You are a Facebook addict if..

1. Facebook maintains a dedicated server to support your media uploads.

2. Your average Facebook session lasts between 78 and 96 hours.

3. The last time you saw what you ate was before Facebook was founded.

Facebook Addict

4. You and your fiancee are planning to exchange vows on Facebook. In fact you have even sent out event invitations for the same.

5. Your cat has attained celeb status on Facebook.

6. You got fired from your last job because you insisted on receiving instructions from your boss on Facebook chat.

7. You put all your money into Google's Driverless Car project so that driving doesn't interfere with your FB experience.

8. You account for 1.87% of global Facebook page views.


9. You new iPad broke down after you took it under the shower with you.

10. You directed an emotional 8 page letter to Mark Zuckerberg pleading with him to remove the 'Logout' feature from Facebook

11. You were so shocked when your father asked how much they charged for accessing Facebook that you had to be rushed to the hospital.

12. You felt good when your best friend told you that he could find nothing but your updates on his Facebook homepage.
13. You authored the book "101 Ways to Convince your Boss that being on Facebook Boosts your Productivity."

14. You wanted to name your child 'Facebook,' but were in a fix when your wife gave birth to twins.

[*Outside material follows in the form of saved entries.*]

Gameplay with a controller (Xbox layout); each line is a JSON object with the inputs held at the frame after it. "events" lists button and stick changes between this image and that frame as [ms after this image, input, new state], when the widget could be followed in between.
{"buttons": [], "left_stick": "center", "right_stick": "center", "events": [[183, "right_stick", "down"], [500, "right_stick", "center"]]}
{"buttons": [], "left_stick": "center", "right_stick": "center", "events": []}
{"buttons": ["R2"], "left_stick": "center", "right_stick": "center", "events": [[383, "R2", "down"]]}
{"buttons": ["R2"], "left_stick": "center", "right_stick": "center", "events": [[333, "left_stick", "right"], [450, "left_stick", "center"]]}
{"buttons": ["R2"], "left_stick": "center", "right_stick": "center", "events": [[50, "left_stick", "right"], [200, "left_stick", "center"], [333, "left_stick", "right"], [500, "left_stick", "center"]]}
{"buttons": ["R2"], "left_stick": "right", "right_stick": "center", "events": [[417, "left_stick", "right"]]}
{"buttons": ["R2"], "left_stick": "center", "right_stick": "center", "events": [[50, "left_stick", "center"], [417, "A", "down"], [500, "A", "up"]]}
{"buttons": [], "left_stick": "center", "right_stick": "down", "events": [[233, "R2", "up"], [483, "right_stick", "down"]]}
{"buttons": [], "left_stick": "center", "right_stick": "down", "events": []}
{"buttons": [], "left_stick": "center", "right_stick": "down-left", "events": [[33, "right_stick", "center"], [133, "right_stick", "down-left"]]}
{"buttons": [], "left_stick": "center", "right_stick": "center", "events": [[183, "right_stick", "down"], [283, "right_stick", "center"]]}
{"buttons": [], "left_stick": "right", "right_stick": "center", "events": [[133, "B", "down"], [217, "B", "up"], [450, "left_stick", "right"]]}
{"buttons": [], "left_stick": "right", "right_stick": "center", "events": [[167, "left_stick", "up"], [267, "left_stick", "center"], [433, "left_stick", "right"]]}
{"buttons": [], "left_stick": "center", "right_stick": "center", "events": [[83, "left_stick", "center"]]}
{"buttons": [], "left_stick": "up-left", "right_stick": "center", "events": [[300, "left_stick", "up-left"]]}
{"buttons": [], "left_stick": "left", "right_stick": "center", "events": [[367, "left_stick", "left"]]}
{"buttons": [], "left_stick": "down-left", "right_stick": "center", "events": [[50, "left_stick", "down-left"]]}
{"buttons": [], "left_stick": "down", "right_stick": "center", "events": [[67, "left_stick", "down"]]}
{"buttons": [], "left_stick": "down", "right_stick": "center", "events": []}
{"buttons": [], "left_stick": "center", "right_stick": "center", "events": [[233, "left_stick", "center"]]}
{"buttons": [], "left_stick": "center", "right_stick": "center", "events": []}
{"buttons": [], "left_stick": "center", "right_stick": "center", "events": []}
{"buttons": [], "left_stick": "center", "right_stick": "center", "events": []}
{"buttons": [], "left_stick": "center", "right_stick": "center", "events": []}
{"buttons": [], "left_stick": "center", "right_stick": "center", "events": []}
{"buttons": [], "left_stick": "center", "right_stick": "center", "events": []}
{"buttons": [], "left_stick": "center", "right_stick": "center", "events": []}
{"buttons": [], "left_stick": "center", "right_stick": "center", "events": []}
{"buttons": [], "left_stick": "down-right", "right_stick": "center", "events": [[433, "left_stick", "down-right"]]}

However, you quickly got over this by naming one of them 'Face' and the other 'Book'

15. You are planning to hire a professional agency to manage your Facebook conversations.

16. You were removed from the position of education minister of your state after you tried to introduce 'Facebook' as a compulsory subject within the school curriculum.
17. You did not know that there is a site named Twitter in existence until you read this. You are in fact verifying my claim (about the existence of Twitter) now.

18. You entered the Guinness Book of World Records with the most Facebook comments to your name.

19. Mark Zuckerberg and the other directors are contemplating paying you a monthly pension.

20. Your updates read "at the loo" & "back from there"

21. You went bankrupt when you posted your credit card details as your status update.